A reception was held at a Fort Worth hotel. It was an active retirement. Presiding Bishop John M. Allin named Bishop Davies to a three-year appointment as Bishop of the Convocation of American Churches in Europe, from 1986 to 1989. Headquartered in Paris, Bishop and Mrs. Davies enjoyed visiting the churches in his care in Florence, Frankfurt, Geneva, Munich, Nice, and Rome. His duties also included visits to congregations in the Church of England's Diocese of Gibralter. Bishop Davies made frequent trips to the Vatican, where he formed a friendship with Pope John Paul II that was among the most gratifying of his career. Progressive trends in ECUSA's General Convention prompted Bishop Davies to support the Episcopal Synod of America (ESA), a traditionalist movement founded in 1989 in Fort Worth.
He served as its first Executive Director and later became the Bishop of a missionary diocese for ESA. For a period around 1990, the Davies lived in South Carolina, where the Synod hoped to develop a conference center. Further alarmed by ECUSA's erosion in the 1990s, Bishop Davies founded a continuing Anglican church, which he called the Episcopal Missionary Church. This branched later into the Christian Episcopal Church of America and Canada, of which he was archbishop and primate. His actions prompted the ECUSA House of Bishops to give its consent "sadly" to his deposition in 1994.
Around 2002, All Saints' Hospital in Fort Worth was bought by the Baylor Health Care Foundation.

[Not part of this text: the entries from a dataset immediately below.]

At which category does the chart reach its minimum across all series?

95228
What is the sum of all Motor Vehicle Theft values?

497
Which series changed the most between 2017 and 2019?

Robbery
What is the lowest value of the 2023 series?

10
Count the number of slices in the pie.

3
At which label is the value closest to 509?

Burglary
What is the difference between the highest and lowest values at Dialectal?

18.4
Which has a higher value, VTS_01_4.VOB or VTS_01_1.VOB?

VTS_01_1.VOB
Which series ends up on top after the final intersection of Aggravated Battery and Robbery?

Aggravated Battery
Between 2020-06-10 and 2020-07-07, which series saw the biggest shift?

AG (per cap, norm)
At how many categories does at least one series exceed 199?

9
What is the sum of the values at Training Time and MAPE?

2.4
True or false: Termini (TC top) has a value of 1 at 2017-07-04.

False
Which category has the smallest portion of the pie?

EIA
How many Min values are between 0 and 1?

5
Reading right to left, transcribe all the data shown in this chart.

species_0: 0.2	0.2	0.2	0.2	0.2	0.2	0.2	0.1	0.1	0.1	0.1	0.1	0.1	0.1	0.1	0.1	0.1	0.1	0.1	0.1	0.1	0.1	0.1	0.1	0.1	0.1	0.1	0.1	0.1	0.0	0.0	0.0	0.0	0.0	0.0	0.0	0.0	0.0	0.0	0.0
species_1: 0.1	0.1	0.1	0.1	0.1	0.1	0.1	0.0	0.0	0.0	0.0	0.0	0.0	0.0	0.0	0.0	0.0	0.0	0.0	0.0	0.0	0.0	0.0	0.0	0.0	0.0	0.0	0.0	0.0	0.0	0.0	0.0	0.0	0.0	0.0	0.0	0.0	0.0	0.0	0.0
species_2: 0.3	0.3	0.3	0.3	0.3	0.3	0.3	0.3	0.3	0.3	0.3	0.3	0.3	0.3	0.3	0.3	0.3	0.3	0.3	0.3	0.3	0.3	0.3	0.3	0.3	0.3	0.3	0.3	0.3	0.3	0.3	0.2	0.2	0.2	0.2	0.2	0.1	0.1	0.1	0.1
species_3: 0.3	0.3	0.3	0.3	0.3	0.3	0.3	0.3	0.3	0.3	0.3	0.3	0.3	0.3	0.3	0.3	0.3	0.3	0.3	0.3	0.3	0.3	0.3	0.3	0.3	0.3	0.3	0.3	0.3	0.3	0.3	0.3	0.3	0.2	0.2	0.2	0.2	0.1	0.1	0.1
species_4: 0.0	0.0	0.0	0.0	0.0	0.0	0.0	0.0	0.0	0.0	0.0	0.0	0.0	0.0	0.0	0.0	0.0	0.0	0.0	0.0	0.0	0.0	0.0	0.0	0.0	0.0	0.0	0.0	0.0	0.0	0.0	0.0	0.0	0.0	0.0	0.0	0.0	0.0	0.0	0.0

The Bishop Davies Center, which had been given to All Saints' years earlier, was set to be sold. Bishop Davies found three partners to buy the nursing center back. After that, his car, with its telltale University of Tulsa bumper sticker, could be found at his namesake center several times a week. He visited patients - including his beloved Mabel, signed checks, and peeked into every corner to be sure the center was providing the highest quality care.
At Thanksgiving, he saw to it that every staff member received a turkey. In 2004, the center founded Bishop Hospice, a program licensed to provide end-of-life care in four counties. Bishop Davies will be remembered for his vision, his energy, his open and optimistic personality, and his constant devotion to his Saviour. "Bishop Davies always lightened up a room, wherever he was," recalls Judy Mayo, who was a delegate to the 1982 Special Convention. "Whether at the podium at Diocesan Convention, or in the pulpit of a parish, or at a coffee hour or party, the twinkle in his eye could add spark to any address, sermon, or conversation. "He certainly spread great light and joy in my life. May light perpetual shine upon him." Amen.